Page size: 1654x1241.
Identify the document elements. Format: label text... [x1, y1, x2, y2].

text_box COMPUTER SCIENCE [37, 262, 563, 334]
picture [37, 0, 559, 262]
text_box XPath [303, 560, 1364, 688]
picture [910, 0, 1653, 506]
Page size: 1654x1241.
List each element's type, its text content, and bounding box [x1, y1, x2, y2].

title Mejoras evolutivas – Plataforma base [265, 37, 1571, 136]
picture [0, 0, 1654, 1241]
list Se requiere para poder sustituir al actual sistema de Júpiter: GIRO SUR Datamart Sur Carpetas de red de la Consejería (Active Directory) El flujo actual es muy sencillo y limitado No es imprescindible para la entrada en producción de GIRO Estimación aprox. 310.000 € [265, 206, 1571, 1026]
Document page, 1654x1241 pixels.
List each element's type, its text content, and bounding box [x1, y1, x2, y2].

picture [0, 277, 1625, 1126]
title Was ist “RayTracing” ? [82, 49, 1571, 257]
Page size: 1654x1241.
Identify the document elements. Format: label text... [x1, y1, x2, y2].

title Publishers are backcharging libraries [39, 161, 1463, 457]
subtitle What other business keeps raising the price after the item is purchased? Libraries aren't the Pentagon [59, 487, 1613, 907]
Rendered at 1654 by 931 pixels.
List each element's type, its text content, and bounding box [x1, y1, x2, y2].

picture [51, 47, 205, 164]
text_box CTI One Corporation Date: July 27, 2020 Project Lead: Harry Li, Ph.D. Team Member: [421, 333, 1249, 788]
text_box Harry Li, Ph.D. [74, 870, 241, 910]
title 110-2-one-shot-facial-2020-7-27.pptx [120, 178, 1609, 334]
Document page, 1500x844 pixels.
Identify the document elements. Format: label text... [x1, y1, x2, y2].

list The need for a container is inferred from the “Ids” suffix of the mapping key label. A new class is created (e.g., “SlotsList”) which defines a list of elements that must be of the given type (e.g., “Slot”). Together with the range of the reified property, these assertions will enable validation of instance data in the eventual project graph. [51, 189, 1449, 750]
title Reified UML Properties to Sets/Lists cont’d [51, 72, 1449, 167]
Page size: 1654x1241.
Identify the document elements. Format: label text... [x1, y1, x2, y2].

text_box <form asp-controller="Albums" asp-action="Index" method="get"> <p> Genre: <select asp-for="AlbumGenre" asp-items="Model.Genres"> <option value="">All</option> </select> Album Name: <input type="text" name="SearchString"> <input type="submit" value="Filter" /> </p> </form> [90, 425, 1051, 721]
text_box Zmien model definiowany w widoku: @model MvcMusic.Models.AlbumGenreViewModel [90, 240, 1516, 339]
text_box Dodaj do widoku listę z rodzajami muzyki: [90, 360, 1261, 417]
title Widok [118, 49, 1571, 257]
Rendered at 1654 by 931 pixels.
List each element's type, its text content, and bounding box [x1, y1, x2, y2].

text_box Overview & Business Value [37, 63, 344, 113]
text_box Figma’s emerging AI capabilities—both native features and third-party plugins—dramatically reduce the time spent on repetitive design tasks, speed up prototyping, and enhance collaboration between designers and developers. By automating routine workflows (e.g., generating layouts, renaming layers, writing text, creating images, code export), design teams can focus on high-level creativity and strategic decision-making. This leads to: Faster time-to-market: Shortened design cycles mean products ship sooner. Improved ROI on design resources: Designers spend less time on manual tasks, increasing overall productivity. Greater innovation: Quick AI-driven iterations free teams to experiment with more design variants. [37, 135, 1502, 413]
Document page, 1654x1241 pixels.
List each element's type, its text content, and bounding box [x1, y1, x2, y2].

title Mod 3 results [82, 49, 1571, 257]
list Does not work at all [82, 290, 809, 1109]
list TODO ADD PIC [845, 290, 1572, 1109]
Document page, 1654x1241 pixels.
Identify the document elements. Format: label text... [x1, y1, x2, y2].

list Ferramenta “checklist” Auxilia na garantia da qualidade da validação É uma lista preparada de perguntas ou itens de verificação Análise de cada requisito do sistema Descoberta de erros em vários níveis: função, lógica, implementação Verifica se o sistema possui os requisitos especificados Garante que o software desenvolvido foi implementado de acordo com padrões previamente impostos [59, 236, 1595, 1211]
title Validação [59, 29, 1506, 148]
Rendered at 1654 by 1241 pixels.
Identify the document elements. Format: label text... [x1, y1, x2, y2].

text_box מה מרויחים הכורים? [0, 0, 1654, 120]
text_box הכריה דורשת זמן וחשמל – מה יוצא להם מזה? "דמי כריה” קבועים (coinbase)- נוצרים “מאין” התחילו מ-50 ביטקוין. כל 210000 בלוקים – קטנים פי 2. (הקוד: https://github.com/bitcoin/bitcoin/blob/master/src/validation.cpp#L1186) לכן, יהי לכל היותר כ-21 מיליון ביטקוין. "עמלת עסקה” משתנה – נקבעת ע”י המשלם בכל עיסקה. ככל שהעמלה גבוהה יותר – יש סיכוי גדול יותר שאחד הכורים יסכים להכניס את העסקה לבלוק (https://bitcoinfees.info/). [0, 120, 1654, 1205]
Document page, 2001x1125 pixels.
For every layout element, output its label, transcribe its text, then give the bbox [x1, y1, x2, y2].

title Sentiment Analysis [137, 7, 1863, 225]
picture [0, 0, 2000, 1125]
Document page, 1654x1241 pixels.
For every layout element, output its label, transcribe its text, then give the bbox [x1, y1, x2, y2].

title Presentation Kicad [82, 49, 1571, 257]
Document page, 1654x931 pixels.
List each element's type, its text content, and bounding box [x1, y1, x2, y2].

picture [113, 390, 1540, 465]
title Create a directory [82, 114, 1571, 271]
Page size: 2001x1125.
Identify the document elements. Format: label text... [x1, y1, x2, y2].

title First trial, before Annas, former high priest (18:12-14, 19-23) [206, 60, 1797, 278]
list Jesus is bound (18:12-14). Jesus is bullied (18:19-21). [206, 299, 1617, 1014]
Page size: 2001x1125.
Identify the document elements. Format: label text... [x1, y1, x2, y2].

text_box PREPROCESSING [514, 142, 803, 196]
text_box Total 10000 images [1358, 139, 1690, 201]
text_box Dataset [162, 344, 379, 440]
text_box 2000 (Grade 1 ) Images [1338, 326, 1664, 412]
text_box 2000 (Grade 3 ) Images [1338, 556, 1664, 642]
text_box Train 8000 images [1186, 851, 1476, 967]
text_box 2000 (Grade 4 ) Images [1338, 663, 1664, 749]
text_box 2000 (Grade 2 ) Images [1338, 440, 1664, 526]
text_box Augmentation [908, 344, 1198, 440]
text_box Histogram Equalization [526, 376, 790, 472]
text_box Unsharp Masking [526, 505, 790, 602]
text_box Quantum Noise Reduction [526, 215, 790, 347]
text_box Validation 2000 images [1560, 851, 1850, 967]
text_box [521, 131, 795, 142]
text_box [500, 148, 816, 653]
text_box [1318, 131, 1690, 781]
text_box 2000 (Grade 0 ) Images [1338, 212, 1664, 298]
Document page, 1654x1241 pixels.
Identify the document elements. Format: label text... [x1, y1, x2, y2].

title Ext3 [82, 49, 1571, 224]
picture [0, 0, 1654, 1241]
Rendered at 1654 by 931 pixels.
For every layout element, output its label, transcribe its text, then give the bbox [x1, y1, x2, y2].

☆ ☆ ☆

Format all of the data above as a JSON array of strings, with each line as its own string and blank lines omitted.

## EXERCISE OUTPUT
[
  "Page size: 1654x1241.",
  "Identify the document elements. Format: label text... [x1, y1, x2, y2].",
  "text_box COMPUTER SCIENCE [37, 262, 563, 334]",
  "picture [37, 0, 559, 262]",
  "text_box XPath [303, 560, 1364, 688]",
  "picture [910, 0, 1653, 506]",
  "Page size: 1654x1241.",
  "List each element's type, its text content, and bounding box [x1, y1, x2, y2].",
  "title Mejoras evolutivas – Plataforma base [265, 37, 1571, 136]",
  "picture [0, 0, 1654, 1241]",
  "list Se requiere para poder sustituir al actual sistema de Júpiter: GIRO SUR Datamart Sur Carpetas de red de la Consejería (Active Directory) El flujo actual es muy sencillo y limitado No es imprescindible para la entrada en producción de GIRO Estimación aprox. 310.000 € [265, 206, 1571, 1026]",
  "Document page, 1654x1241 pixels.",
  "List each element's type, its text content, and bounding box [x1, y1, x2, y2].",
  "picture [0, 277, 1625, 1126]",
  "title Was ist “RayTracing” ? [82, 49, 1571, 257]",
  "Page size: 1654x1241.",
  "Identify the document elements. Format: label text... [x1, y1, x2, y2].",
  "title Publishers are backcharging libraries [39, 161, 1463, 457]",
  "subtitle What other business keeps raising the price after the item is purchased? Libraries aren't the Pentagon [59, 487, 1613, 907]",
  "Rendered at 1654 by 931 pixels.",
  "List each element's type, its text content, and bounding box [x1, y1, x2, y2].",
  "picture [51, 47, 205, 164]",
  "text_box CTI One Corporation Date: July 27, 2020 Project Lead: Harry Li, Ph.D. Team Member: [421, 333, 1249, 788]",
  "text_box Harry Li, Ph.D. [74, 870, 241, 910]",
  "title 110-2-one-shot-facial-2020-7-27.pptx [120, 178, 1609, 334]",
  "Document page, 1500x844 pixels.",
  "Identify the document elements. Format: label text... [x1, y1, x2, y2].",
  "list The need for a container is inferred from the “Ids” suffix of the mapping key label. A new class is created (e.g., “SlotsList”) which defines a list of elements that must be of the given type (e.g., “Slot”). Together with the range of the reified property, these assertions will enable validation of instance data in the eventual project graph. [51, 189, 1449, 750]",
  "title Reified UML Properties to Sets/Lists cont’d [51, 72, 1449, 167]",
  "Page size: 1654x1241.",
  "Identify the document elements. Format: label text... [x1, y1, x2, y2].",
  "text_box <form asp-controller=\"Albums\" asp-action=\"Index\" method=\"get\"> <p> Genre: <select asp-for=\"AlbumGenre\" asp-items=\"Model.Genres\"> <option value=\"\">All</option> </select> Album Name: <input type=\"text\" name=\"SearchString\"> <input type=\"submit\" value=\"Filter\" /> </p> </form> [90, 425, 1051, 721]",
  "text_box Zmien model definiowany w widoku: @model MvcMusic.Models.AlbumGenreViewModel [90, 240, 1516, 339]",
  "text_box Dodaj do widoku listę z rodzajami muzyki: [90, 360, 1261, 417]",
  "title Widok [118, 49, 1571, 257]",
  "Rendered at 1654 by 931 pixels.",
  "List each element's type, its text content, and bounding box [x1, y1, x2, y2].",
  "text_box Overview & Business Value [37, 63, 344, 113]",
  "text_box Figma’s emerging AI capabilities—both native features and third-party plugins—dramatically reduce the time spent on repetitive design tasks, speed up prototyping, and enhance collaboration between designers and developers. By automating routine workflows (e.g., generating layouts, renaming layers, writing text, creating images, code export), design teams can focus on high-level creativity and strategic decision-making. This leads to: Faster time-to-market: Shortened design cycles mean products ship sooner. Improved ROI on design resources: Designers spend less time on manual tasks, increasing overall productivity. Greater innovation: Quick AI-driven iterations free teams to experiment with more design variants. [37, 135, 1502, 413]",
  "Document page, 1654x1241 pixels.",
  "List each element's type, its text content, and bounding box [x1, y1, x2, y2].",
  "title Mod 3 results [82, 49, 1571, 257]",
  "list Does not work at all [82, 290, 809, 1109]",
  "list TODO ADD PIC [845, 290, 1572, 1109]",
  "Document page, 1654x1241 pixels.",
  "Identify the document elements. Format: label text... [x1, y1, x2, y2].",
  "list Ferramenta “checklist” Auxilia na garantia da qualidade da validação É uma lista preparada de perguntas ou itens de verificação Análise de cada requisito do sistema Descoberta de erros em vários níveis: função, lógica, implementação Verifica se o sistema possui os requisitos especificados Garante que o software desenvolvido foi implementado de acordo com padrões previamente impostos [59, 236, 1595, 1211]",
  "title Validação [59, 29, 1506, 148]",
  "Rendered at 1654 by 1241 pixels.",
  "Identify the document elements. Format: label text... [x1, y1, x2, y2].",
  "text_box מה מרויחים הכורים? [0, 0, 1654, 120]",
  "text_box הכריה דורשת זמן וחשמל – מה יוצא להם מזה? \"דמי כריה” קבועים (coinbase)- נוצרים “מאין” התחילו מ-50 ביטקוין. כל 210000 בלוקים – קטנים פי 2. (הקוד: https://github.com/bitcoin/bitcoin/blob/master/src/validation.cpp#L1186) לכן, יהי לכל היותר כ-21 מיליון ביטקוין. \"עמלת עסקה” משתנה – נקבעת ע”י המשלם בכל עיסקה. ככל שהעמלה גבוהה יותר – יש סיכוי גדול יותר שאחד הכורים יסכים להכניס את העסקה לבלוק (https://bitcoinfees.info/). [0, 120, 1654, 1205]",
  "Document page, 2001x1125 pixels.",
  "For every layout element, output its label, transcribe its text, then give the bbox [x1, y1, x2, y2].",
  "title Sentiment Analysis [137, 7, 1863, 225]",
  "picture [0, 0, 2000, 1125]",
  "Document page, 1654x1241 pixels.",
  "For every layout element, output its label, transcribe its text, then give the bbox [x1, y1, x2, y2].",
  "title Presentation Kicad [82, 49, 1571, 257]",
  "Document page, 1654x931 pixels.",
  "List each element's type, its text content, and bounding box [x1, y1, x2, y2].",
  "picture [113, 390, 1540, 465]",
  "title Create a directory [82, 114, 1571, 271]",
  "Page size: 2001x1125.",
  "Identify the document elements. Format: label text... [x1, y1, x2, y2].",
  "title First trial, before Annas, former high priest (18:12-14, 19-23) [206, 60, 1797, 278]",
  "list Jesus is bound (18:12-14). Jesus is bullied (18:19-21). [206, 299, 1617, 1014]",
  "Page size: 2001x1125.",
  "Identify the document elements. Format: label text... [x1, y1, x2, y2].",
  "text_box PREPROCESSING [514, 142, 803, 196]",
  "text_box Total 10000 images [1358, 139, 1690, 201]",
  "text_box Dataset [162, 344, 379, 440]",
  "text_box 2000 (Grade 1 ) Images [1338, 326, 1664, 412]",
  "text_box 2000 (Grade 3 ) Images [1338, 556, 1664, 642]",
  "text_box Train 8000 images [1186, 851, 1476, 967]",
  "text_box 2000 (Grade 4 ) Images [1338, 663, 1664, 749]",
  "text_box 2000 (Grade 2 ) Images [1338, 440, 1664, 526]",
  "text_box Augmentation [908, 344, 1198, 440]",
  "text_box Histogram Equalization [526, 376, 790, 472]",
  "text_box Unsharp Masking [526, 505, 790, 602]",
  "text_box Quantum Noise Reduction [526, 215, 790, 347]",
  "text_box Validation 2000 images [1560, 851, 1850, 967]",
  "text_box [521, 131, 795, 142]",
  "text_box [500, 148, 816, 653]",
  "text_box [1318, 131, 1690, 781]",
  "text_box 2000 (Grade 0 ) Images [1338, 212, 1664, 298]",
  "Document page, 1654x1241 pixels.",
  "Identify the document elements. Format: label text... [x1, y1, x2, y2].",
  "title Ext3 [82, 49, 1571, 224]",
  "picture [0, 0, 1654, 1241]",
  "Rendered at 1654 by 931 pixels.",
  "For every layout element, output its label, transcribe its text, then give the bbox [x1, y1, x2, y2]."
]